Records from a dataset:
▼
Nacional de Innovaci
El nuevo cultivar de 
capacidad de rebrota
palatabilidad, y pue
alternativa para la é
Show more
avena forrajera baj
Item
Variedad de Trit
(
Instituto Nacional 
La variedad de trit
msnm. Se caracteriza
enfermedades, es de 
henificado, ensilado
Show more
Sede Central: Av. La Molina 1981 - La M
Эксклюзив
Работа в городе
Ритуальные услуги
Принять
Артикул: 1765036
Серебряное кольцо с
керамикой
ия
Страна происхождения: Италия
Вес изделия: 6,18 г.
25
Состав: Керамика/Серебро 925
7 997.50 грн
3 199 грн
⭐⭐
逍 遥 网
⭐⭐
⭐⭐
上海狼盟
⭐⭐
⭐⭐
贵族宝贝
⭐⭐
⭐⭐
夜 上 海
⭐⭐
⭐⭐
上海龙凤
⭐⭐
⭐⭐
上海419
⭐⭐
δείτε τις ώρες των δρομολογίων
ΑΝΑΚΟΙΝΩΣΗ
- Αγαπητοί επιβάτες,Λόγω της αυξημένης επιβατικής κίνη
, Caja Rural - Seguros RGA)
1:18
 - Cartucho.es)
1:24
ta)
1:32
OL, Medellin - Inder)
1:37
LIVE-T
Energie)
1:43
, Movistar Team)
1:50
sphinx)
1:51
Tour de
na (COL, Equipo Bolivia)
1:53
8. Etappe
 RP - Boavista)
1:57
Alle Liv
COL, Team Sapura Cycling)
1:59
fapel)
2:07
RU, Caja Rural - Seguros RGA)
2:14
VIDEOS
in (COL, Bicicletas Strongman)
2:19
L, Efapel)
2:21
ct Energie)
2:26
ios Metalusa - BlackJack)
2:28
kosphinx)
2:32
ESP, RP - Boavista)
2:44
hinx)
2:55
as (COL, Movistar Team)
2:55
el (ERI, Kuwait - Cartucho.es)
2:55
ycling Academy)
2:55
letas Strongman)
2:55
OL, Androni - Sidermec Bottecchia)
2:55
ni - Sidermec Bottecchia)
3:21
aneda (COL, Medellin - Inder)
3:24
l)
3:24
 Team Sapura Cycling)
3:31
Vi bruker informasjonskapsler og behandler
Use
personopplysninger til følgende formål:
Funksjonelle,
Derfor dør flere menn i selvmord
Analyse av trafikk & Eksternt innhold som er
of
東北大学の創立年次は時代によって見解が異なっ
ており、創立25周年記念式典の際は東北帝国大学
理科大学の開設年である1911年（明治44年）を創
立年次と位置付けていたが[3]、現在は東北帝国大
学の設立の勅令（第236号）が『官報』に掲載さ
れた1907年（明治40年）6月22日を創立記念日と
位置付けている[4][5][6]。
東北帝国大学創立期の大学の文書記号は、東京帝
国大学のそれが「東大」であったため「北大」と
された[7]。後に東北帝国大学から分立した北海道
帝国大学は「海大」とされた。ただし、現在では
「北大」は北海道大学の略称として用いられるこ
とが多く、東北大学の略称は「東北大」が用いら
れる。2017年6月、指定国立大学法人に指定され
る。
▲
▼
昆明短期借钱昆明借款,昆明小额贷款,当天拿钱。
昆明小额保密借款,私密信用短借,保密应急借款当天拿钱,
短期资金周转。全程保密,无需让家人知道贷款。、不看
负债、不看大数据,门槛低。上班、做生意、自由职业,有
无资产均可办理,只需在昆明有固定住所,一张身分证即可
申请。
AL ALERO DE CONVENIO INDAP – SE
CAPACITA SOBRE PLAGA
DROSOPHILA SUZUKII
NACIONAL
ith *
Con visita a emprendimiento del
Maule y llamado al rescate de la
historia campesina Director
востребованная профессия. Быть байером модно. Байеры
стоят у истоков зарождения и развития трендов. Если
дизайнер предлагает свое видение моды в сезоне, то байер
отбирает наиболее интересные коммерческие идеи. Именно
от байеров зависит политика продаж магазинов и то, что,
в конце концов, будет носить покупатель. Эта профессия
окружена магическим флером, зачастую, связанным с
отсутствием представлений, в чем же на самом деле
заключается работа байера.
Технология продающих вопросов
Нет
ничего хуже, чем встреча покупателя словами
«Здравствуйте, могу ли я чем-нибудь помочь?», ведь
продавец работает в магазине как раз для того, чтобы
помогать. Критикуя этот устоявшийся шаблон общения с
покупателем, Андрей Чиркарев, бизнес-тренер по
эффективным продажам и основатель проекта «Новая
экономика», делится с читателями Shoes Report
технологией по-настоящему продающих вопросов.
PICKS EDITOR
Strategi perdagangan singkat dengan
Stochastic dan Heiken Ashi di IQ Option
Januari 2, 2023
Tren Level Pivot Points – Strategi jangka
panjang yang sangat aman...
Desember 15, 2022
▲
▼
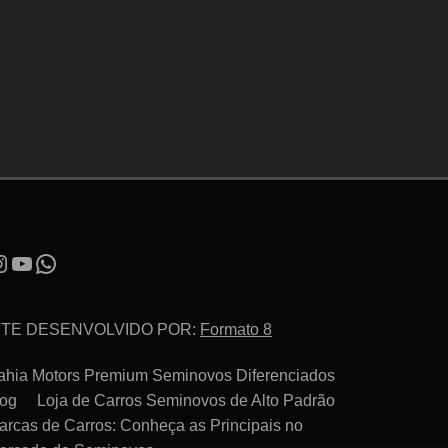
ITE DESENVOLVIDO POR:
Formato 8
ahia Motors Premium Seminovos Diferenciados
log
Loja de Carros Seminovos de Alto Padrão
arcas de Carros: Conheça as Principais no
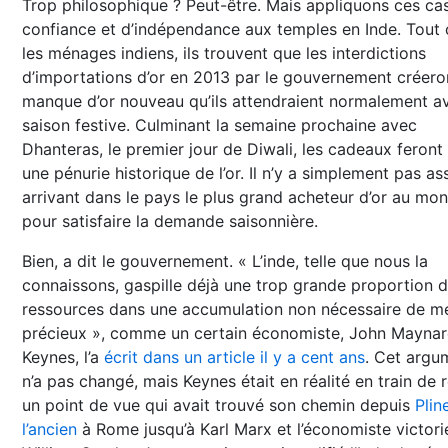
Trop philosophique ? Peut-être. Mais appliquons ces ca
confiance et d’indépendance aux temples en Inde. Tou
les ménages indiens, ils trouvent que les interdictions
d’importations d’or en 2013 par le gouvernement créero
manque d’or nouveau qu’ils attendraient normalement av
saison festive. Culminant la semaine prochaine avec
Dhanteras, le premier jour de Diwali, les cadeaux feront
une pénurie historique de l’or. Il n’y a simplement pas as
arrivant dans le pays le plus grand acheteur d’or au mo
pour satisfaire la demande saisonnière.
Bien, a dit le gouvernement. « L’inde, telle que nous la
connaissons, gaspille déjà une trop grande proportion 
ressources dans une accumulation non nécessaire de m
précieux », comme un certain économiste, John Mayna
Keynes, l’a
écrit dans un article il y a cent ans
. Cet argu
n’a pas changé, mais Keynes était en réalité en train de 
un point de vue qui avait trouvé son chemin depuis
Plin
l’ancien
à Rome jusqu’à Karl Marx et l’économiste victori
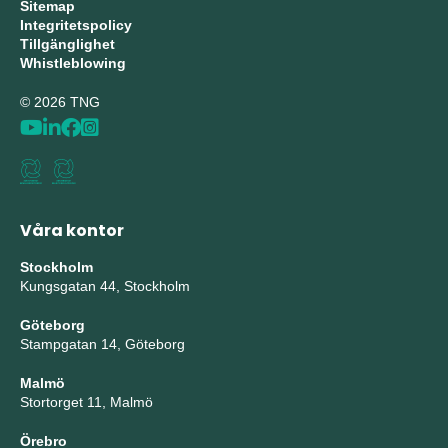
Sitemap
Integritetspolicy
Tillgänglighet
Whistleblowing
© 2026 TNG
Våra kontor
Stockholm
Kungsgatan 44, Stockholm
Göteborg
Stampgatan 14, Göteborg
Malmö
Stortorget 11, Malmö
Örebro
▲
PROBLEM DETAILS: Using only the entries above, output the line with "historia campesina Director", the line with "Januari 2, 2023", and all lines between them, exactly as they stand.

RESPONSE:
historia campesina Director
востребованная профессия. Быть байером модно. Байеры
стоят у истоков зарождения и развития трендов. Если
дизайнер предлагает свое видение моды в сезоне, то байер
отбирает наиболее интересные коммерческие идеи. Именно
от байеров зависит политика продаж магазинов и то, что,
в конце концов, будет носить покупатель. Эта профессия
окружена магическим флером, зачастую, связанным с
отсутствием представлений, в чем же на самом деле
заключается работа байера.
Технология продающих вопросов
Нет
ничего хуже, чем встреча покупателя словами
«Здравствуйте, могу ли я чем-нибудь помочь?», ведь
продавец работает в магазине как раз для того, чтобы
помогать. Критикуя этот устоявшийся шаблон общения с
покупателем, Андрей Чиркарев, бизнес-тренер по
эффективным продажам и основатель проекта «Новая
экономика», делится с читателями Shoes Report
технологией по-настоящему продающих вопросов.
PICKS EDITOR
Strategi perdagangan singkat dengan
Stochastic dan Heiken Ashi di IQ Option
Januari 2, 2023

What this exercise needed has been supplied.